Deploy in 101 days ·

If I’d known how much packing I’d have to do, I’d have run again. Harry S. Truman

As my friends can attest to, packing is not my forte. At present, I have assorted items strewn across my room in various stages of disarray. Fortunately this is only a temporary state of affairs, as if I don’t have it sorted by 15th August, I run the risk of – literally – missing the boat.1

For overwinterers the luggage allowance consists of a large plastic trunk (the Personnel Box, or P-box), a 100L holdall, and around 20kg of checked-in baggage for flying down. The P-box and holdall are transported South on one of the two BAS icebreakers, in my case the James Clarke Ross, and whilst they need to be packed and handed in at BAS HQ in Cambridge by mid-August, I won’t see them again until two months after I arrive in Antarctica.

  • The P-Box flickr
    Each person going South with BAS gets issued with a "Personnel Box" or "P-Box". As I'll be flying to Rothera, my P-Box travels down on the icebreaker, the James Clarke Ross.
  • Big red bag flickr
    In addition to the P-Box, we also get a 100L holdall to pack clothing and other belongings into. This also makes its way South on the icebreaker.
  • Storage... flickr
    Advice from others on station is to over-estimate the amount of hard drives one takes south, as resupply is difficult. Plus I'm probably going to be taking a few photos and making some backups.
  • Wash gear flickr
    I was having great fun estimating 18-months worth of different toiletries and things like contact lenses. Fortunately BAS provides most of the basics. Here I've got 18-months worth of razor blades, shaving soap, deodorant and Vitamin D.

BAS provides all of our outdoors kit, from thermal base layers through to distinctive bright orange jackets, and seemingly countless pairs of gloves.2 During one afternoon in early June, I had my kitting session at the BAS warehouse in Cambridge, which involved wheeling a small shopping trolley round tall shelves stacked to the ceiling with polar gear, and picking various items from a shopping list – deftly proving that men never grow up, their toys just get more expensive.3

All of this gear is transported by BAS in a separate bag from our personal baggage, and, thanks to the unostentatious professionalism of the folks in Operations & Logistics, it magically appears in Punta to accompany us on the final leg of the flight to Rothera.

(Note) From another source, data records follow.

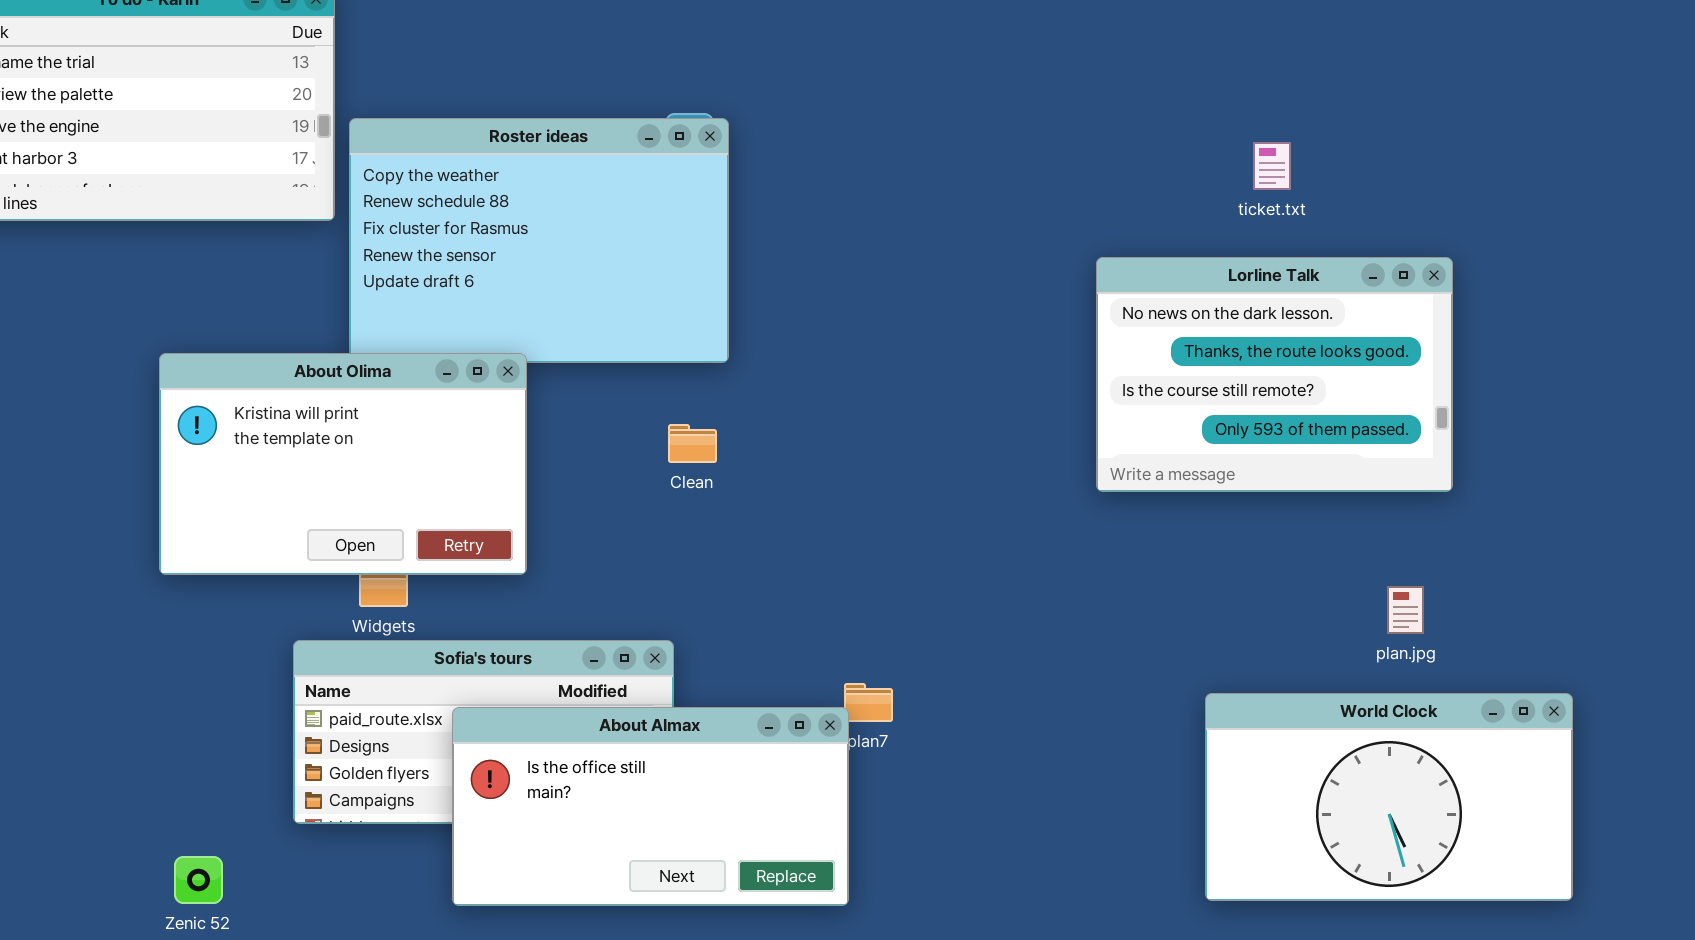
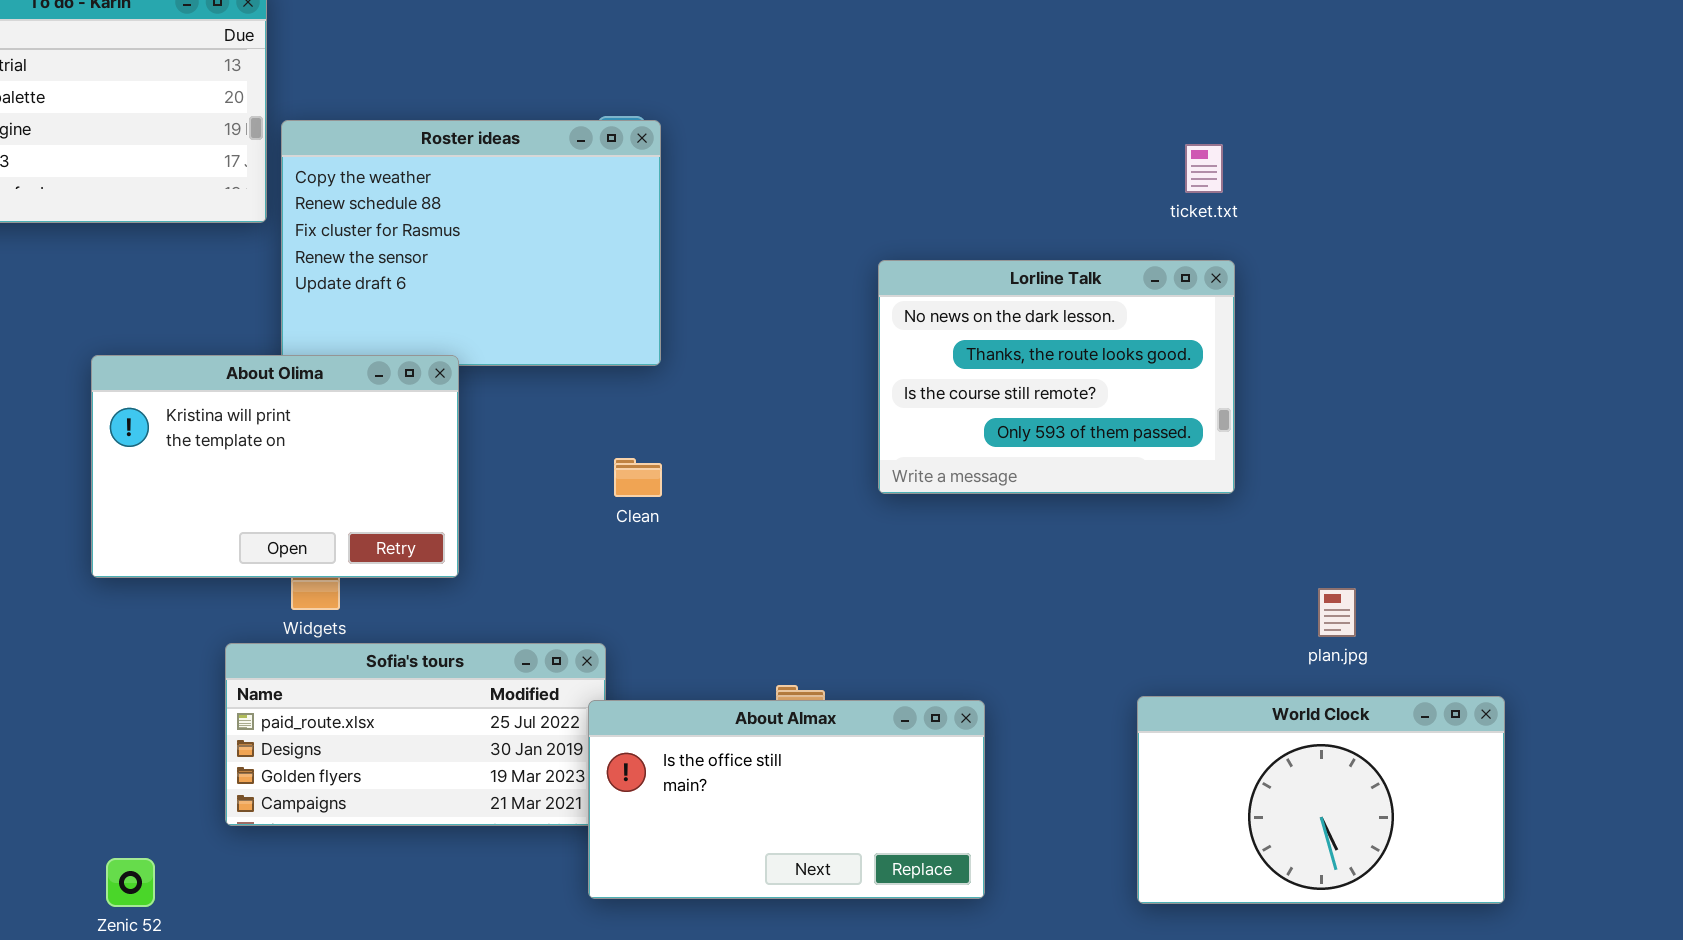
Lorline Talk: [1096,257,1453,492] -> [878,260,1235,494], moved
Clean: [668,424,717,463] -> [614,458,662,497], moved
About Almax: [452,707,849,906] -> [588,700,985,899], moved

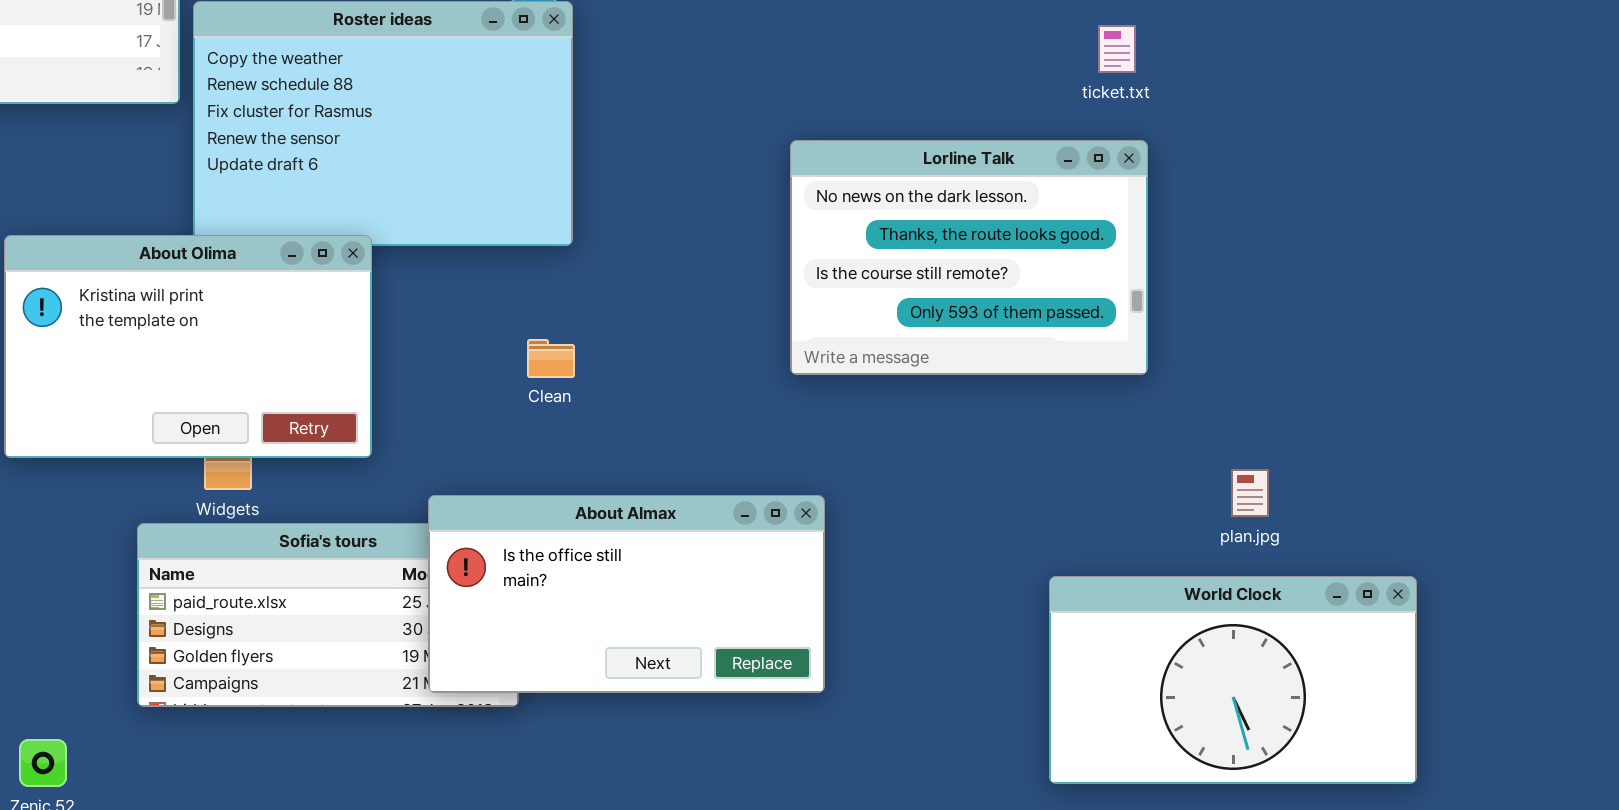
About Almax: [588,700,985,899] -> [428,495,825,693], moved

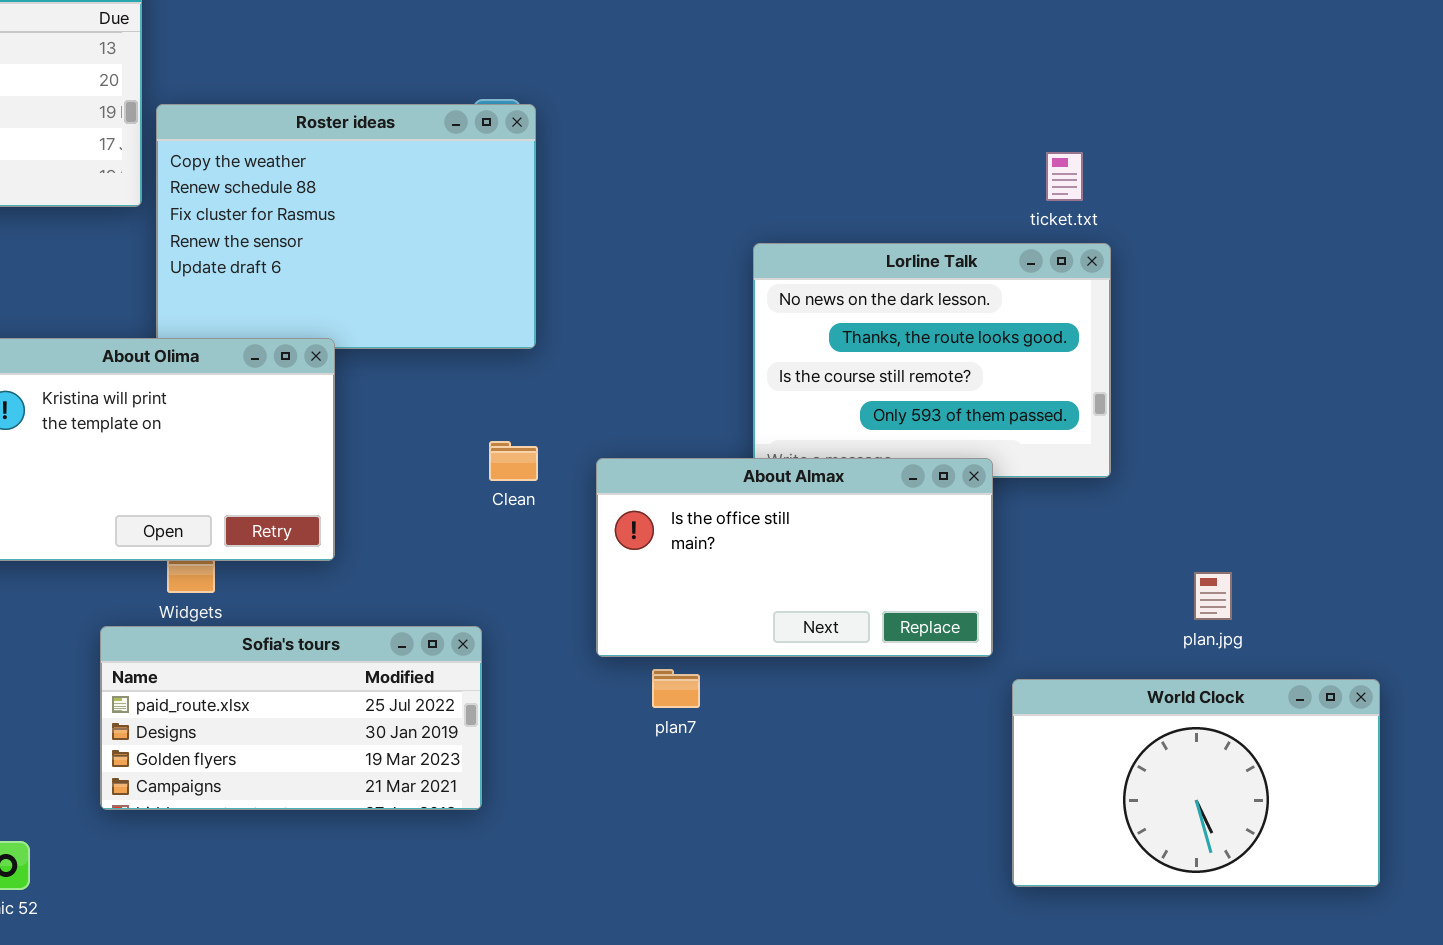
ticket.txt: [1098,25,1136,73] -> [1046,152,1083,201], moved
About Almax: [428,495,825,693] -> [596,458,993,657], moved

Fortunately, there’s relatively little for me to pack in terms of medical gear: the annual resupply is handled separately, but I’ll naturally be taking my own stethoscope and also a couple of small textbooks (such as the Oxford Handbook of Wilderness Medicine). As part of a small study I’m hoping to conduct with some surgical colleagues, I’m taking a compact laparoscopic trainer to explore the effectiveness of distance-based learning for surgical techniques.

No Antarctic kit list would be complete without some fun stuff to help get through the winter. I’m hoping to take a ukulele and learn how to play whilst away – hopefully without inducing the ire of too many of my colleagues. A Kindle is almost a prerequisite these days, as is a suitably decent camera (the common advice appears to be double whatever you can afford), along with enough external hard disks to store 18 months worth of photos and video.

My evenings’ entertainment for the coming week is the marginally Herculean task of packing the assembled gear into my P-box and holdall – I’m hope I avoid packing the kitchen sink.

  1. Pun intended. 

  2. It’s these sort of simple interventions that mean freezing cold injuries (frostbite and frostnip) are virtually unheard of when down South. 

  3. This was probably the most surreal experience to date: I couldn’t stop thinking of Bond being kitted out by Q before his next foreign escapade. Somewhat disappointingly there was a distinct lack of exploding gadgets.